--- SOURCE INFORMATION ---
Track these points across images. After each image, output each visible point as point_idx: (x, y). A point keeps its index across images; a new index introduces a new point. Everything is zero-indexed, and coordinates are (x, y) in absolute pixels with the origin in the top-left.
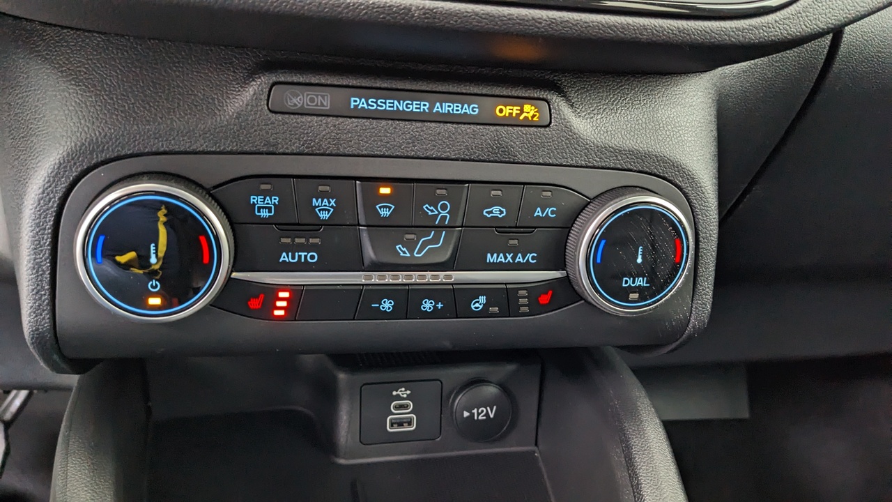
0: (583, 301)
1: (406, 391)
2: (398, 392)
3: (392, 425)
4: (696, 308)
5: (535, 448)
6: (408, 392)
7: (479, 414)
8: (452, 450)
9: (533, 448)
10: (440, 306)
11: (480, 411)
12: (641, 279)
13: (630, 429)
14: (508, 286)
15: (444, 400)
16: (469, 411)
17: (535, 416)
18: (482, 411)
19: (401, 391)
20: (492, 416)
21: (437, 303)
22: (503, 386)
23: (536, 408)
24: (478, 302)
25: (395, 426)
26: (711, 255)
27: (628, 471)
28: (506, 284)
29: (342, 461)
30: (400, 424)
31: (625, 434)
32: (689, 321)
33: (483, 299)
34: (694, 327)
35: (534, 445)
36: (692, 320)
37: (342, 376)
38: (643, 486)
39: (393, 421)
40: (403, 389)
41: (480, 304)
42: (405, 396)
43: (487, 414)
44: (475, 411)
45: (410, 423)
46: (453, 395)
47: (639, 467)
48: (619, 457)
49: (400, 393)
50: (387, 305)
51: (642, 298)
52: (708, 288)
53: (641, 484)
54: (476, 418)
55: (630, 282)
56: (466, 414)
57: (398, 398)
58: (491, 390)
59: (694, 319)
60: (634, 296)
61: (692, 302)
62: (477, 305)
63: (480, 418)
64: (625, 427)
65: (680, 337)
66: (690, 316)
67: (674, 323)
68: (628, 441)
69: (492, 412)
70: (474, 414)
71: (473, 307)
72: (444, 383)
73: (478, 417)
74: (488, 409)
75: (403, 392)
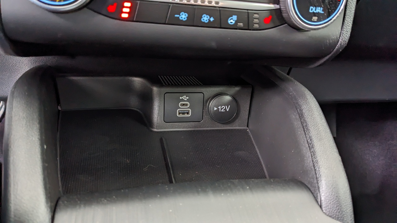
0: (286, 24)
1: (186, 97)
2: (182, 98)
3: (179, 113)
4: (343, 33)
5: (248, 128)
6: (188, 98)
7: (221, 109)
8: (208, 127)
9: (246, 128)
10: (212, 19)
11: (222, 108)
12: (319, 8)
13: (301, 102)
14: (249, 11)
15: (205, 102)
16: (217, 107)
17: (247, 113)
18: (223, 108)
19: (184, 97)
20: (228, 110)
21: (210, 18)
22: (234, 97)
23: (248, 109)
24: (232, 19)
25: (181, 114)
26: (354, 3)
27: (301, 120)
28: (248, 10)
29: (155, 130)
30: (183, 113)
31: (299, 105)
32: (338, 41)
33: (235, 17)
34: (340, 44)
35: (246, 127)
36: (340, 40)
37: (155, 89)
38: (309, 125)
39: (180, 112)
40: (185, 96)
41: (233, 20)
42: (186, 99)
43: (225, 109)
44: (220, 107)
45: (188, 113)
46: (209, 100)
47: (307, 117)
48: (295, 116)
49: (183, 98)
50: (183, 16)
51: (319, 20)
52: (350, 22)
53: (308, 124)
54: (220, 111)
55: (314, 9)
56: (215, 109)
57: (183, 100)
58: (228, 98)
59: (341, 40)
60: (315, 18)
61: (341, 30)
62: (232, 21)
63: (222, 111)
64: (299, 101)
65: (333, 51)
66: (339, 38)
67: (331, 41)
68: (301, 107)
69: (228, 109)
70: (219, 108)
71: (229, 22)
72: (205, 95)
73: (221, 110)
74: (226, 106)
75: (185, 98)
---
WORK REQUEST: Reproduce the rows verbatim from their start through the line containing "64: (625, 427)", including that line, and omit the pictures.

YOUR SOLUTION:
Track these points across images. After each image, output each visible point as point_idx: (x, y). A point keeps its index across images; a new index introduces a new point. Everything is zero-indexed, and coordinates are (x, y) in absolute pixels with the origin in the top-left.
0: (583, 301)
1: (406, 391)
2: (398, 392)
3: (392, 425)
4: (696, 308)
5: (535, 448)
6: (408, 392)
7: (479, 414)
8: (452, 450)
9: (533, 448)
10: (440, 306)
11: (480, 411)
12: (641, 279)
13: (630, 429)
14: (508, 286)
15: (444, 400)
16: (469, 411)
17: (535, 416)
18: (482, 411)
19: (401, 391)
20: (492, 416)
21: (437, 303)
22: (503, 386)
23: (536, 408)
24: (478, 302)
25: (395, 426)
26: (711, 255)
27: (628, 471)
28: (506, 284)
29: (342, 461)
30: (400, 424)
31: (625, 434)
32: (689, 321)
33: (483, 299)
34: (694, 327)
35: (534, 445)
36: (692, 320)
37: (342, 376)
38: (643, 486)
39: (393, 421)
40: (403, 389)
41: (480, 304)
42: (405, 396)
43: (487, 414)
44: (475, 411)
45: (410, 423)
46: (453, 395)
47: (639, 467)
48: (619, 457)
49: (400, 393)
50: (387, 305)
51: (642, 298)
52: (708, 288)
53: (641, 484)
54: (476, 418)
55: (630, 282)
56: (466, 414)
57: (398, 398)
58: (491, 390)
59: (694, 319)
60: (634, 296)
61: (692, 302)
62: (477, 305)
63: (480, 418)
64: (625, 427)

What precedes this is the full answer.